## The task
Print the records below exactly, and do not carry over any picture.

-------- Material for the task

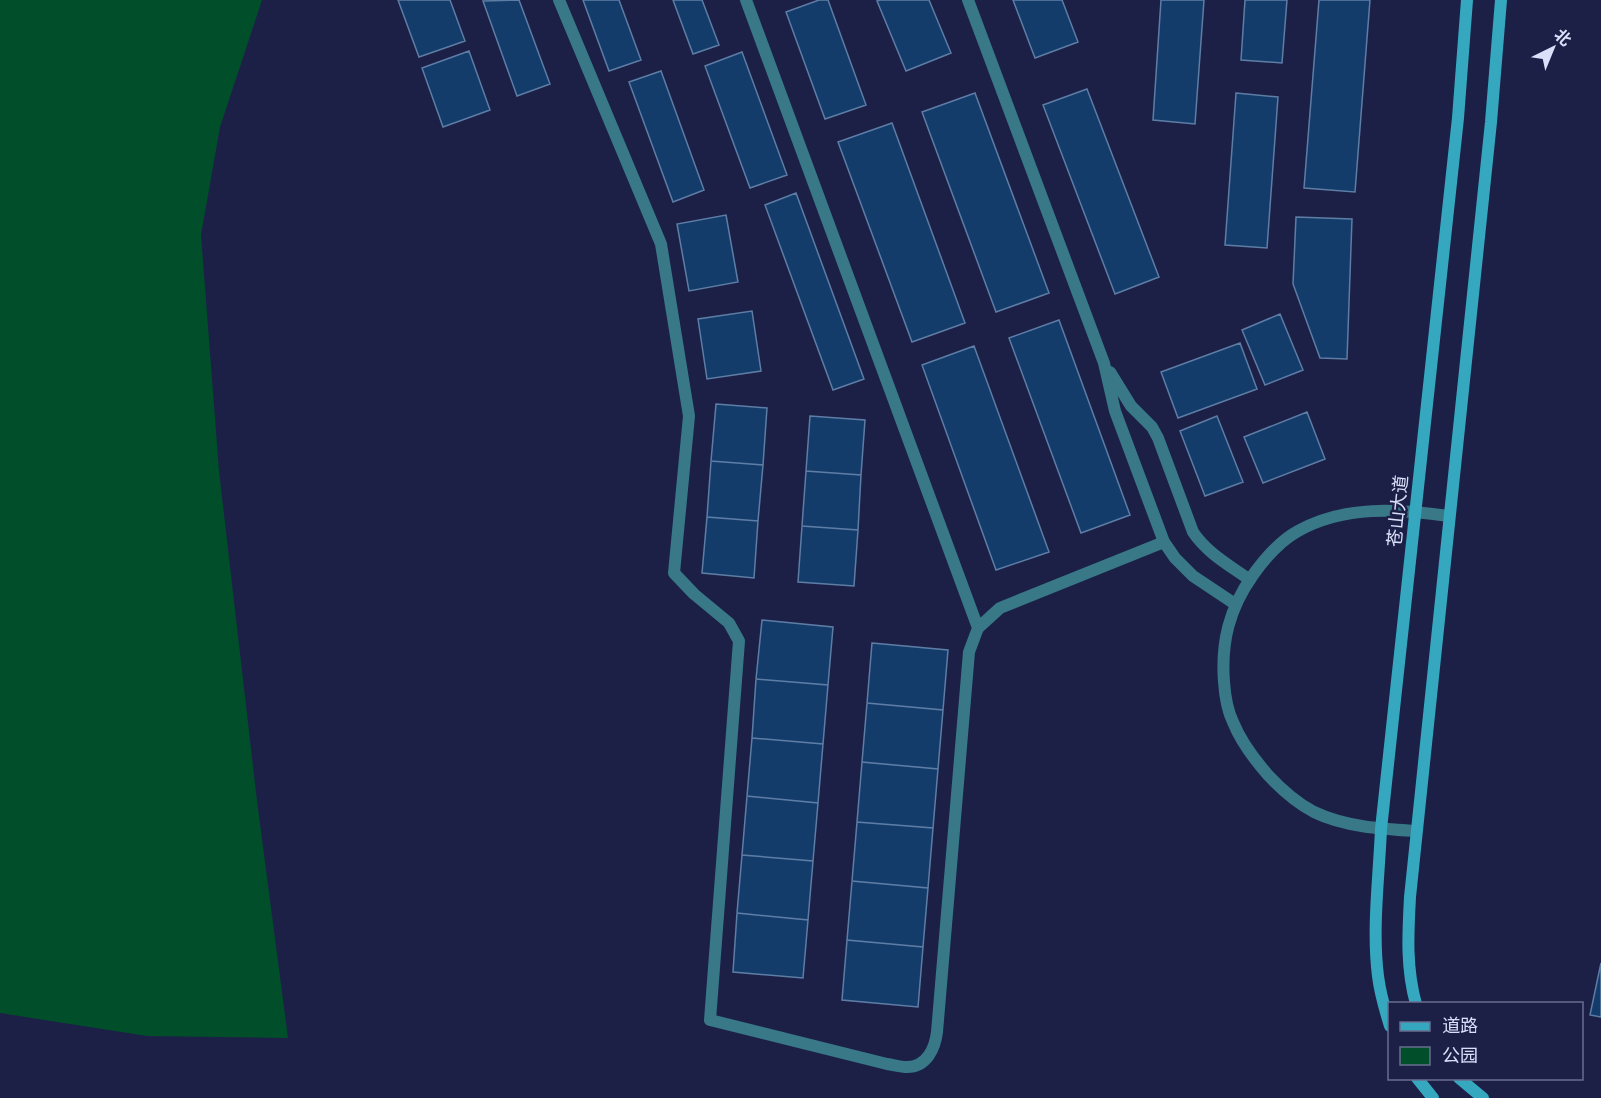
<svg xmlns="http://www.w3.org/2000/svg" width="1601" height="1098" viewBox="0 0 1601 1098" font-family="Rubik,'Noto Sans SC',sans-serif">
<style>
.green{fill:#014f2a}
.building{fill:#143c6b;stroke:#5e7da5;stroke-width:1.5}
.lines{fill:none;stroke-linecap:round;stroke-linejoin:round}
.street{stroke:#387887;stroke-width:12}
.secondary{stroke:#35a8c0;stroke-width:12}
.labels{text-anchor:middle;stroke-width:5;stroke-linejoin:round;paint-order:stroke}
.street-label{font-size:18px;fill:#dae0fa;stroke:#1c2047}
</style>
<rect width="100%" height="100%" fill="#1c2047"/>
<!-- green -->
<path class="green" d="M 0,0 L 262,0 L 220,127 L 201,235 L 219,471 L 257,801 L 288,1038 L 147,1036 L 0,1013 Z"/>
<!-- building -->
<path class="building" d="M 398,0 L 450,0 L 465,41 L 419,57 Z
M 519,0 L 550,84 L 517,96 L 483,1 Z
M 583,0 L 619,0 L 641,60 L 609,71 Z
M 673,0 L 702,0 L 719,45 L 693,54 Z
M 819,0 L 828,0 L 866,105 L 825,119 L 786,12 Z
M 880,0 L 929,0 L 951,53 L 906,71 L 877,1 Z
M 1013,0 L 1062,0 L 1078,42 L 1035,58 Z
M 1161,0 L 1204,0 L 1195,124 L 1153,120 Z
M 1245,0 L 1287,0 L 1282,63 L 1241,60 Z
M 1319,0 L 1370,0 L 1355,192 L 1304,188 Z
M 469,51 L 490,110 L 443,127 L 422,68 Z
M 742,52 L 787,175 L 750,188 L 705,66 Z
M 661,71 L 704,190 L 673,202 L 629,82 Z
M 1087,89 L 1159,277 L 1115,294 L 1043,105 Z
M 975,93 L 1049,293 L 996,312 L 922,112 Z
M 1236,93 L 1278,97 L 1267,248 L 1225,245 Z
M 892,123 L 965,323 L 912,342 L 838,142 Z
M 796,193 L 864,379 L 833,390 L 765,205 Z
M 726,215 L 738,282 L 689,291 L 677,224 Z
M 1296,217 L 1352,219 L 1347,359 L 1320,358 L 1293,284 Z
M 752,311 L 761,371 L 707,379 L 698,319 Z
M 1280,314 L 1303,370 L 1265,385 L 1242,330 Z
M 1059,320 L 1130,515 L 1081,533 L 1009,338 Z
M 1240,343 L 1257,389 L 1178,418 L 1161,372 Z
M 974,346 L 1049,552 L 996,570 L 922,365 Z
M 716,404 L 767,408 L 763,465 L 711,461 Z
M 1307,412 L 1325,459 L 1263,483 L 1244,437 Z
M 810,416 L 865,420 L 861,475 L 806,471 Z
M 1217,416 L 1243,482 L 1205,496 L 1180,431 Z
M 711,461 L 763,465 L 758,521 L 707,517 Z
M 806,471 L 861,475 L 858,530 L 802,526 Z
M 707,517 L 758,521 L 754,578 L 702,573 Z
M 802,526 L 858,530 L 854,586 L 798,582 Z
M 762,620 L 833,627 L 828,685 L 756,679 Z
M 872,643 L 948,650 L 943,710 L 867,703 Z
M 756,679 L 828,685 L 823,744 L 752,738 Z
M 867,703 L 943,710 L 938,769 L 862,762 Z
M 752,738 L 823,744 L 818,803 L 747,796 Z
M 862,762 L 938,769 L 933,828 L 857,822 Z
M 747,796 L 818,803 L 813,861 L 742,855 Z
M 857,822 L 933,828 L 928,888 L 852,881 Z
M 742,855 L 813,861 L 808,920 L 737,913 Z
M 852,881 L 928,888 L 923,947 L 847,940 Z
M 737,913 L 808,920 L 803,978 L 733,972 Z
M 847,940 L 923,947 L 918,1007 L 842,1000 Z
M 1601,963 L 1601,1017 L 1590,1015 Z"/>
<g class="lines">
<!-- street -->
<path class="street" d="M 559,0 L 661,244 L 689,416 L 674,573 L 694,594 L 729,623 L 739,641 L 710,1020 L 887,1064 C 894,1065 901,1067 907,1067 C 927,1067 935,1048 937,1032 L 969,652 L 978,628 L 1000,608 L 1164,542
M 746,0 L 978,628
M 968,0 L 1104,363 L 1115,411 L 1164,542 L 1175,558 L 1193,576 L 1235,604
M 1110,372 L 1131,406 L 1152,427 L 1158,438 L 1193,532 C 1207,553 1229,565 1250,580
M 1416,831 C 1383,829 1345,827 1314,812 C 1297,803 1281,789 1268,775 C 1254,759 1241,742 1233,722 C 1227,710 1225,696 1224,682 C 1221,642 1229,609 1253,575 C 1265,558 1280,541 1298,531 C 1345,505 1398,509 1449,516"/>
<!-- secondary -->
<path class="secondary" d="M 1416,1004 C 1406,968 1408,934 1410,897 L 1491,122 L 1501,0
M 1390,1026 C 1385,1010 1380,993 1378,976 C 1372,929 1379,877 1381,829 L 1458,118 L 1467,0
M 1417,1078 L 1433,1098
M 1459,1078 L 1483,1098"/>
</g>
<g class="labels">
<!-- street labels -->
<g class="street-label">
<text transform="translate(1398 511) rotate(-84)" y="6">苍山大道</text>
</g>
</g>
<!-- legend -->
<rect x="1388" y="1002" width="195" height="78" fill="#1c2047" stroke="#686d8f" stroke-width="1.5"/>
<rect x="1400" y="1022" width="30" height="9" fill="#35a8c0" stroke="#686d8f" stroke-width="1.5"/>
<text x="1442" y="1032" font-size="18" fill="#dae0fa">道路</text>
<rect x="1400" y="1047" width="30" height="18" fill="#014f2a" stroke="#686d8f" stroke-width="1.5"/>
<text x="1442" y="1062" font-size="18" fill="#dae0fa">公园</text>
<!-- north arrow -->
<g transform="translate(1553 48) rotate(43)" stroke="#1c2047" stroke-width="4.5" paint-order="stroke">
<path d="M0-4.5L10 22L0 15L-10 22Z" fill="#dae0fa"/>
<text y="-9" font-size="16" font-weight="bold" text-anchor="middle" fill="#dae0fa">北</text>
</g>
</svg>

----------------

## Written answer
<svg xmlns="http://www.w3.org/2000/svg" width="1601" height="1098" viewBox="0 0 1601 1098" font-family="Rubik,'Noto Sans SC',sans-serif">
<style>
.green{fill:#014f2a}
.building{fill:#143c6b;stroke:#5e7da5;stroke-width:1.5}
.lines{fill:none;stroke-linecap:round;stroke-linejoin:round}
.street{stroke:#387887;stroke-width:12}
.secondary{stroke:#35a8c0;stroke-width:12}
.labels{text-anchor:middle;stroke-width:5;stroke-linejoin:round;paint-order:stroke}
.street-label{font-size:18px;fill:#dae0fa;stroke:#1c2047}
</style>
<rect width="100%" height="100%" fill="#1c2047"/>
<!-- green -->
<path class="green" d="M 0,0 L 262,0 L 220,127 L 201,235 L 219,471 L 257,801 L 288,1038 L 147,1036 L 0,1013 Z"/>
<!-- building -->
<path class="building" d="M 398,0 L 450,0 L 465,41 L 419,57 Z
M 519,0 L 550,84 L 517,96 L 483,1 Z
M 583,0 L 619,0 L 641,60 L 609,71 Z
M 673,0 L 702,0 L 719,45 L 693,54 Z
M 819,0 L 828,0 L 866,105 L 825,119 L 786,12 Z
M 880,0 L 929,0 L 951,53 L 906,71 L 877,1 Z
M 1013,0 L 1062,0 L 1078,42 L 1035,58 Z
M 1161,0 L 1204,0 L 1195,124 L 1153,120 Z
M 1245,0 L 1287,0 L 1282,63 L 1241,60 Z
M 1319,0 L 1370,0 L 1355,192 L 1304,188 Z
M 469,51 L 490,110 L 443,127 L 422,68 Z
M 742,52 L 787,175 L 750,188 L 705,66 Z
M 661,71 L 704,190 L 673,202 L 629,82 Z
M 1087,89 L 1159,277 L 1115,294 L 1043,105 Z
M 975,93 L 1049,293 L 996,312 L 922,112 Z
M 1236,93 L 1278,97 L 1267,248 L 1225,245 Z
M 892,123 L 965,323 L 912,342 L 838,142 Z
M 796,193 L 864,379 L 833,390 L 765,205 Z
M 726,215 L 738,282 L 689,291 L 677,224 Z
M 1296,217 L 1352,219 L 1347,359 L 1320,358 L 1293,284 Z
M 752,311 L 761,371 L 707,379 L 698,319 Z
M 1280,314 L 1303,370 L 1265,385 L 1242,330 Z
M 1059,320 L 1130,515 L 1081,533 L 1009,338 Z
M 1240,343 L 1257,389 L 1178,418 L 1161,372 Z
M 974,346 L 1049,552 L 996,570 L 922,365 Z
M 716,404 L 767,408 L 763,465 L 711,461 Z
M 1307,412 L 1325,459 L 1263,483 L 1244,437 Z
M 810,416 L 865,420 L 861,475 L 806,471 Z
M 1217,416 L 1243,482 L 1205,496 L 1180,431 Z
M 711,461 L 763,465 L 758,521 L 707,517 Z
M 806,471 L 861,475 L 858,530 L 802,526 Z
M 707,517 L 758,521 L 754,578 L 702,573 Z
M 802,526 L 858,530 L 854,586 L 798,582 Z
M 762,620 L 833,627 L 828,685 L 756,679 Z
M 872,643 L 948,650 L 943,710 L 867,703 Z
M 756,679 L 828,685 L 823,744 L 752,738 Z
M 867,703 L 943,710 L 938,769 L 862,762 Z
M 752,738 L 823,744 L 818,803 L 747,796 Z
M 862,762 L 938,769 L 933,828 L 857,822 Z
M 747,796 L 818,803 L 813,861 L 742,855 Z
M 857,822 L 933,828 L 928,888 L 852,881 Z
M 742,855 L 813,861 L 808,920 L 737,913 Z
M 852,881 L 928,888 L 923,947 L 847,940 Z
M 737,913 L 808,920 L 803,978 L 733,972 Z
M 847,940 L 923,947 L 918,1007 L 842,1000 Z
M 1601,963 L 1601,1017 L 1590,1015 Z"/>
<g class="lines">
<!-- street -->
<path class="street" d="M 559,0 L 661,244 L 689,416 L 674,573 L 694,594 L 729,623 L 739,641 L 710,1020 L 887,1064 C 894,1065 901,1067 907,1067 C 927,1067 935,1048 937,1032 L 969,652 L 978,628 L 1000,608 L 1164,542
M 746,0 L 978,628
M 968,0 L 1104,363 L 1115,411 L 1164,542 L 1175,558 L 1193,576 L 1235,604
M 1110,372 L 1131,406 L 1152,427 L 1158,438 L 1193,532 C 1207,553 1229,565 1250,580
M 1416,831 C 1383,829 1345,827 1314,812 C 1297,803 1281,789 1268,775 C 1254,759 1241,742 1233,722 C 1227,710 1225,696 1224,682 C 1221,642 1229,609 1253,575 C 1265,558 1280,541 1298,531 C 1345,505 1398,509 1449,516"/>
<!-- secondary -->
<path class="secondary" d="M 1416,1004 C 1406,968 1408,934 1410,897 L 1491,122 L 1501,0
M 1390,1026 C 1385,1010 1380,993 1378,976 C 1372,929 1379,877 1381,829 L 1458,118 L 1467,0
M 1417,1078 L 1433,1098
M 1459,1078 L 1483,1098"/>
</g>
<g class="labels">
<!-- street labels -->
<g class="street-label">
<text transform="translate(1398 511) rotate(-84)" y="6">苍山大道</text>
</g>
</g>
<!-- legend -->
<rect x="1388" y="1002" width="195" height="78" fill="#1c2047" stroke="#686d8f" stroke-width="1.5"/>
<rect x="1400" y="1022" width="30" height="9" fill="#35a8c0" stroke="#686d8f" stroke-width="1.5"/>
<text x="1442" y="1032" font-size="18" fill="#dae0fa">道路</text>
<rect x="1400" y="1047" width="30" height="18" fill="#014f2a" stroke="#686d8f" stroke-width="1.5"/>
<text x="1442" y="1062" font-size="18" fill="#dae0fa">公园</text>
<!-- north arrow -->
<g transform="translate(1553 48) rotate(43)" stroke="#1c2047" stroke-width="4.5" paint-order="stroke">
<path d="M0-4.5L10 22L0 15L-10 22Z" fill="#dae0fa"/>
<text y="-9" font-size="16" font-weight="bold" text-anchor="middle" fill="#dae0fa">北</text>
</g>
</svg>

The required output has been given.